Schwartz-Jampel syndrome (SJS, chondrodystrophic myotonia) is a rare autosomal recessive disease defined by myotonia, skeletal abnormalities, facial deformities, and delayed growth. Presentation is variable. It has 2 forms: SJS type 1 and SJS type 2. SJS type 1 is caused by HSPG2 gene mutations. SJS type 2 is caused by a mutation in the LIFR gene; many now consider this to be the same disease as Stuve-Wiedemann syndrome. SJS type 2 has a more severe phenotype than type 1 and most commonly affects individuals from the United Arab Emirates. Depending on the type, clinical signs may be apparent soon after birth or may not be recognized until infancy or age 2. The disease will typically stabilize after adolescence.

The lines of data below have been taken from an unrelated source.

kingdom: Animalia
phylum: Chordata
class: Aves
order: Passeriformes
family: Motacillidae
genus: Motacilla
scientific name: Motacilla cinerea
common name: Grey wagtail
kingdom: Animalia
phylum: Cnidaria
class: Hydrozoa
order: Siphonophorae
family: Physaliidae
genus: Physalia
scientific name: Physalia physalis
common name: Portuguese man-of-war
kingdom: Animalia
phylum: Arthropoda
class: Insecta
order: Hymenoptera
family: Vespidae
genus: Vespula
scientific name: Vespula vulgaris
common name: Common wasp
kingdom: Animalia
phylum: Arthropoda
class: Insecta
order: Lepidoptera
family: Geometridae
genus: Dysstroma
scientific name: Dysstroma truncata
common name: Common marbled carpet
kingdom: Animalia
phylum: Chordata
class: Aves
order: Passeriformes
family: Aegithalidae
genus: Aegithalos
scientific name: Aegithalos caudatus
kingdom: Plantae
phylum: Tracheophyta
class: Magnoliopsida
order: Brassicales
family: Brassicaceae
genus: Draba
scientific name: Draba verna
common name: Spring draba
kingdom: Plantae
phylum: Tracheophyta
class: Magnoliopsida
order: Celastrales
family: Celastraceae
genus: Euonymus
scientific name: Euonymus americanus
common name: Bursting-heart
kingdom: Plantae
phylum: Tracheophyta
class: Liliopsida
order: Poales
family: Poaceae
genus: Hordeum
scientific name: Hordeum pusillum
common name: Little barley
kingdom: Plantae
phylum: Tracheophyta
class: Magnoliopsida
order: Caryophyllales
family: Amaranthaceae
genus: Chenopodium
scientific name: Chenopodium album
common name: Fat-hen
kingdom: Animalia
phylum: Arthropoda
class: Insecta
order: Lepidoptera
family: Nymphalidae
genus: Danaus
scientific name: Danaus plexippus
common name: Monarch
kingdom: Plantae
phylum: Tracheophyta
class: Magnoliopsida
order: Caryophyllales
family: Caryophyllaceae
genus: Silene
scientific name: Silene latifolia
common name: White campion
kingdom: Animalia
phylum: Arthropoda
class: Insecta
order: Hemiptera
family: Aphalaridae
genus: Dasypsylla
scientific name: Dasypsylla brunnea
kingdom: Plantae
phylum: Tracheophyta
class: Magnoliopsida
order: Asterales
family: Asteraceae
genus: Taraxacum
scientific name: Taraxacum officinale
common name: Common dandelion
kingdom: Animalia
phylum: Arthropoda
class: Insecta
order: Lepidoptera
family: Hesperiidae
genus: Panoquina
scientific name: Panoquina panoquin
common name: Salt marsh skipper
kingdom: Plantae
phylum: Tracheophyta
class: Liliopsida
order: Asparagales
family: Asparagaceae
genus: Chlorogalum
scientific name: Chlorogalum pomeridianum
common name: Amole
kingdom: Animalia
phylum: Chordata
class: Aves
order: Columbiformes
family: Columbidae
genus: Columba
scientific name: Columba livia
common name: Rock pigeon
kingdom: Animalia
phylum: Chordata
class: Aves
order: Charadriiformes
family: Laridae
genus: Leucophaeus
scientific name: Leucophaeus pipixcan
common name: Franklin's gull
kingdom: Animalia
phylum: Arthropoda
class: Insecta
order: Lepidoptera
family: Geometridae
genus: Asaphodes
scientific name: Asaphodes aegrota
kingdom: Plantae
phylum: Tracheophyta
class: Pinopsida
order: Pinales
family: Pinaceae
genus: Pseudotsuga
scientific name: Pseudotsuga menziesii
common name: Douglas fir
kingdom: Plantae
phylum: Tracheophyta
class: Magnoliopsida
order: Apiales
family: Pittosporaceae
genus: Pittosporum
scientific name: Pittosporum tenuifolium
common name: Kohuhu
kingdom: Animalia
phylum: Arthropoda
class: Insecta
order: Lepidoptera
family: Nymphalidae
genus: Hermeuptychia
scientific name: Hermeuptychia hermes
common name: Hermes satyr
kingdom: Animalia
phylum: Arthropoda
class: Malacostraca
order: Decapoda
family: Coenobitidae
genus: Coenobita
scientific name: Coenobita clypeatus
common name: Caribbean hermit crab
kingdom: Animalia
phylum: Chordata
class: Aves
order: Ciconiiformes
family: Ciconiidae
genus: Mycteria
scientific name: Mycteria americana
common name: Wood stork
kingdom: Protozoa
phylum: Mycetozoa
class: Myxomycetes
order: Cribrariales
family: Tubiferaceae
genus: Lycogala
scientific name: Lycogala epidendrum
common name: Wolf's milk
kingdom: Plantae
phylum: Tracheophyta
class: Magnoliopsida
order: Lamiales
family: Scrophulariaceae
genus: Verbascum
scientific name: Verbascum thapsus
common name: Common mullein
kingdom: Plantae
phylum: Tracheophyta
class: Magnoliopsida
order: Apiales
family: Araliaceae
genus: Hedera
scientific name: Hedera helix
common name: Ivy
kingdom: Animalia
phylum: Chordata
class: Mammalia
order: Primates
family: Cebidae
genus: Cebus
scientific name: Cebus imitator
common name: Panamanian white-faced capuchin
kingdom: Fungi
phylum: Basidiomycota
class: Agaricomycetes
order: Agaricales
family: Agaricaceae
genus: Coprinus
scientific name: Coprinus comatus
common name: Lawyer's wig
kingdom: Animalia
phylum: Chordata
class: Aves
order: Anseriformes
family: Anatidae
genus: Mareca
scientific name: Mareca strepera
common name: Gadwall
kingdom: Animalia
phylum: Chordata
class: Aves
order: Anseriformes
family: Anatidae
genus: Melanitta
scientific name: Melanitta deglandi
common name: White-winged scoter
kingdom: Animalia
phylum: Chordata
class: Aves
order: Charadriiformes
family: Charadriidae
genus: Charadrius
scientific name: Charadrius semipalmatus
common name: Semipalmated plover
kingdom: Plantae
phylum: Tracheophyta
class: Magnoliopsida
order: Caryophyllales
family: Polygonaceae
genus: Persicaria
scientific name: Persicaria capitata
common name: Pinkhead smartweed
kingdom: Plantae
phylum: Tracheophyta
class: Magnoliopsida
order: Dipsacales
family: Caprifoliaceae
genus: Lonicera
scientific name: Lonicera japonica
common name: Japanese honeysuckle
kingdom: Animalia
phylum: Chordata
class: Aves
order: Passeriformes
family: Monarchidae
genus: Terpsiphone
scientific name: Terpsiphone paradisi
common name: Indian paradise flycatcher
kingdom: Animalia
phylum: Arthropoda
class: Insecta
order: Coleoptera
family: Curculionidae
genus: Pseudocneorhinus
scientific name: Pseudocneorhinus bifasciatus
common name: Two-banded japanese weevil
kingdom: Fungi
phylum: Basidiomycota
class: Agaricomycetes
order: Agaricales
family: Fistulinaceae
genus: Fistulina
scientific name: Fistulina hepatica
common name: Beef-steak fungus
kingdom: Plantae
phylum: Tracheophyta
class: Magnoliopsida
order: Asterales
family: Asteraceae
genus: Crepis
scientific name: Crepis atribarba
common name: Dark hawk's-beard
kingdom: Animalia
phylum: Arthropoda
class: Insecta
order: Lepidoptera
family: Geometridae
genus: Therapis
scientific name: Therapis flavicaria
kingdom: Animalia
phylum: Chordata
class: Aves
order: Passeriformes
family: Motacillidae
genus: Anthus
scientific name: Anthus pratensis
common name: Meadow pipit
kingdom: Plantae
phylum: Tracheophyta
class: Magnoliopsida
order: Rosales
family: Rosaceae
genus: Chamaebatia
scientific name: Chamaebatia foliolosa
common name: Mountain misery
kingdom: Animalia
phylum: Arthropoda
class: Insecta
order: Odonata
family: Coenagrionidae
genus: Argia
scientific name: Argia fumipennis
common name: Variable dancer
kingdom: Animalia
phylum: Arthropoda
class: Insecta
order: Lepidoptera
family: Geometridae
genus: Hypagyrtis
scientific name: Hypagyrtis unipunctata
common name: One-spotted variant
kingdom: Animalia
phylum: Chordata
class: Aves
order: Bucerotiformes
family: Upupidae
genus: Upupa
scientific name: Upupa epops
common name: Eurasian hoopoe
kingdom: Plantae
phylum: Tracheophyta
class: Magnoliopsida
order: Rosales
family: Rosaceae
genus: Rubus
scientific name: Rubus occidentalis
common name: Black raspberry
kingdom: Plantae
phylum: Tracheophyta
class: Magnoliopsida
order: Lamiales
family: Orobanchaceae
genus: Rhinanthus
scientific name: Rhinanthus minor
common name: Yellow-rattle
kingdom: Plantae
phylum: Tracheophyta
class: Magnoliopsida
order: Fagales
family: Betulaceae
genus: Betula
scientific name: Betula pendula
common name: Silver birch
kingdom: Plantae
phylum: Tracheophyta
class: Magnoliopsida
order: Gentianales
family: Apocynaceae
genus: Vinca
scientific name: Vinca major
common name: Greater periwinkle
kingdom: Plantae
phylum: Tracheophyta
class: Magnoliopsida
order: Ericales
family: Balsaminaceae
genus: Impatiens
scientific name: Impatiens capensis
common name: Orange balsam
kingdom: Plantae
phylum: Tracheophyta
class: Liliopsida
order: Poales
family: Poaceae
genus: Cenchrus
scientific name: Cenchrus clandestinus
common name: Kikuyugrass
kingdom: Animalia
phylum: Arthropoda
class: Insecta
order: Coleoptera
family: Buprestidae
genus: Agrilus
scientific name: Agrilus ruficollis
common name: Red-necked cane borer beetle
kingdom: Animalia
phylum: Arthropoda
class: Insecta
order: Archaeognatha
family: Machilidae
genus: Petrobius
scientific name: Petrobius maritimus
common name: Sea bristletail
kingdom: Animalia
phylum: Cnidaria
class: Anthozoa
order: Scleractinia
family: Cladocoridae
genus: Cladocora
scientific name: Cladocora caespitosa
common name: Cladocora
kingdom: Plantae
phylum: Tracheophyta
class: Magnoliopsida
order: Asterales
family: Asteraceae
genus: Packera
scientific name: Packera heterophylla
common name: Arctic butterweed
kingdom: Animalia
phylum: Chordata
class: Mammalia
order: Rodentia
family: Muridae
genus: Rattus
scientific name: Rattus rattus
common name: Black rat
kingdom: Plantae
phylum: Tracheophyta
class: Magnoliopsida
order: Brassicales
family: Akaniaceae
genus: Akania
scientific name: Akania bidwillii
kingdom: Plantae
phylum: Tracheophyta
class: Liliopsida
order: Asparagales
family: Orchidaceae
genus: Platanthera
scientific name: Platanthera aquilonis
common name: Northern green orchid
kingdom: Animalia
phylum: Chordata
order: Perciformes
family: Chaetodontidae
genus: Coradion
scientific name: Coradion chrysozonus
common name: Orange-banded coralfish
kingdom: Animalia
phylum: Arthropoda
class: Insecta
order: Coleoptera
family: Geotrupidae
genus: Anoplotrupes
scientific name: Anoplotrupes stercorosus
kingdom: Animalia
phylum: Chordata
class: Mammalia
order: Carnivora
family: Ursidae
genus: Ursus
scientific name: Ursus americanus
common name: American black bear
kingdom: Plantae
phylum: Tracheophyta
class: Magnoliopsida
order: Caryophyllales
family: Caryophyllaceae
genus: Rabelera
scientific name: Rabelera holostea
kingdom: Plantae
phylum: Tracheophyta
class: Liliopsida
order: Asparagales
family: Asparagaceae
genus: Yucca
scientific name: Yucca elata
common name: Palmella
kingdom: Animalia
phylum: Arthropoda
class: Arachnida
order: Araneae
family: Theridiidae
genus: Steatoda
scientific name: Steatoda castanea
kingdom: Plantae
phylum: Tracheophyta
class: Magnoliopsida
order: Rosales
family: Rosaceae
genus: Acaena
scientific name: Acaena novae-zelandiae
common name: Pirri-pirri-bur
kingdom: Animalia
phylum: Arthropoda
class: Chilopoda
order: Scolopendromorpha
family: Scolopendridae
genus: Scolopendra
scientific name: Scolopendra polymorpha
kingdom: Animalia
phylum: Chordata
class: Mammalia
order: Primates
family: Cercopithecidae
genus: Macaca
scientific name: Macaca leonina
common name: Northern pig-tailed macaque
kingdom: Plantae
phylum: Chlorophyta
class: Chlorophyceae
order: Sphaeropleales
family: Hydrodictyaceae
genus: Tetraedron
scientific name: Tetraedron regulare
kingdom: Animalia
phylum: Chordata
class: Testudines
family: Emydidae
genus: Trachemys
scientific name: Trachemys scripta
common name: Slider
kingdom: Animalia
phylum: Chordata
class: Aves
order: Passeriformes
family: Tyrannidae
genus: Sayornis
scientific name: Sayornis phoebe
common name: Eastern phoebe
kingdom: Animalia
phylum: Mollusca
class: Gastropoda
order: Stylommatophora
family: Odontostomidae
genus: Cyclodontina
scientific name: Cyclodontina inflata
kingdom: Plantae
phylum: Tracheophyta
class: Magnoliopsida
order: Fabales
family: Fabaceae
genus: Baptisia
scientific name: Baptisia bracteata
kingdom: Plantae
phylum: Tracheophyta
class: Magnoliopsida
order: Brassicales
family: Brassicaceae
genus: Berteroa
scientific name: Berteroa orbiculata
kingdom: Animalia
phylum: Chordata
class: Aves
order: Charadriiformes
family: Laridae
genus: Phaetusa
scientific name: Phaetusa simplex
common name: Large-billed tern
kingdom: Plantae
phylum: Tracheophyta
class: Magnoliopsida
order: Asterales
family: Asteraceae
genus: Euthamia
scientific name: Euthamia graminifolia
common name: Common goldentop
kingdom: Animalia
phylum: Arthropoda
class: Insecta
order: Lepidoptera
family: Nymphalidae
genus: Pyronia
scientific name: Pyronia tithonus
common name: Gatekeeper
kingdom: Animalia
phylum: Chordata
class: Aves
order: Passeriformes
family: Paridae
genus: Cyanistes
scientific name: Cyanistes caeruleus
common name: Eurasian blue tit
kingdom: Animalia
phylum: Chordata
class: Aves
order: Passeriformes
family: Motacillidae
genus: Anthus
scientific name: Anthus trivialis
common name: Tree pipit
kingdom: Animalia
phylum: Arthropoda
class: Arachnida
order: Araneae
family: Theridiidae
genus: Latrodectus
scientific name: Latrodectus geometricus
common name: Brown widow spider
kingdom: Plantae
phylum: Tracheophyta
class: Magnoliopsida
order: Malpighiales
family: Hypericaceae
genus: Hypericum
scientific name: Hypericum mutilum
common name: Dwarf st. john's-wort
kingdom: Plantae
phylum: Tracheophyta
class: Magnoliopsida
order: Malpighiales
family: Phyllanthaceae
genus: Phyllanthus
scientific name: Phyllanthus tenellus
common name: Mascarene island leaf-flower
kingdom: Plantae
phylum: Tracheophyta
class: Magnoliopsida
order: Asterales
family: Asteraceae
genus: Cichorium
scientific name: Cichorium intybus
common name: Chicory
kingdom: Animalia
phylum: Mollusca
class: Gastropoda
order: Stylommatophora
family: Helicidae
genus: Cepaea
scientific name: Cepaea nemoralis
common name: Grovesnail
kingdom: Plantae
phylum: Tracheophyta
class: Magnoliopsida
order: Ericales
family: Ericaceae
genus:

Most patients with SJS type 1 will have bone abnormalities and chondrodystrophy that may be recognized at birth or noticed by age 2. Additional skeletal malformations may include myotonic myopathy, small skeletal muscles, joint contractures, hip dysplasia, kyphoscoliosis, and pectus carinatum. Infants may have normal or low birth weight, and growth rate will usually fall below normal range within the first and second year of life. Patients may also experience delayed motor development that usually improves after age 2. Mental development is typically normal. Patients usually experience abnormally short stature into adulthood (dwarfism).

SJS type 2 patients are distinguished by unique facial abnormalities, muscle weakness, skeletal abnormalities, bowing of the limbs, and short stature. Joint contractures at birth may also occur. In severe cases, infants may have hyperthermia and trouble feeding, swallowing, and breathing, which may lead to life-threatening complications.

Treatment should be individualized to each patient and their specific symptoms and may require a multidisciplinary approach. Therapy is supportive and symptomatic. Early intervention is essential. Genetic counseling may be beneficial for affected patients and family.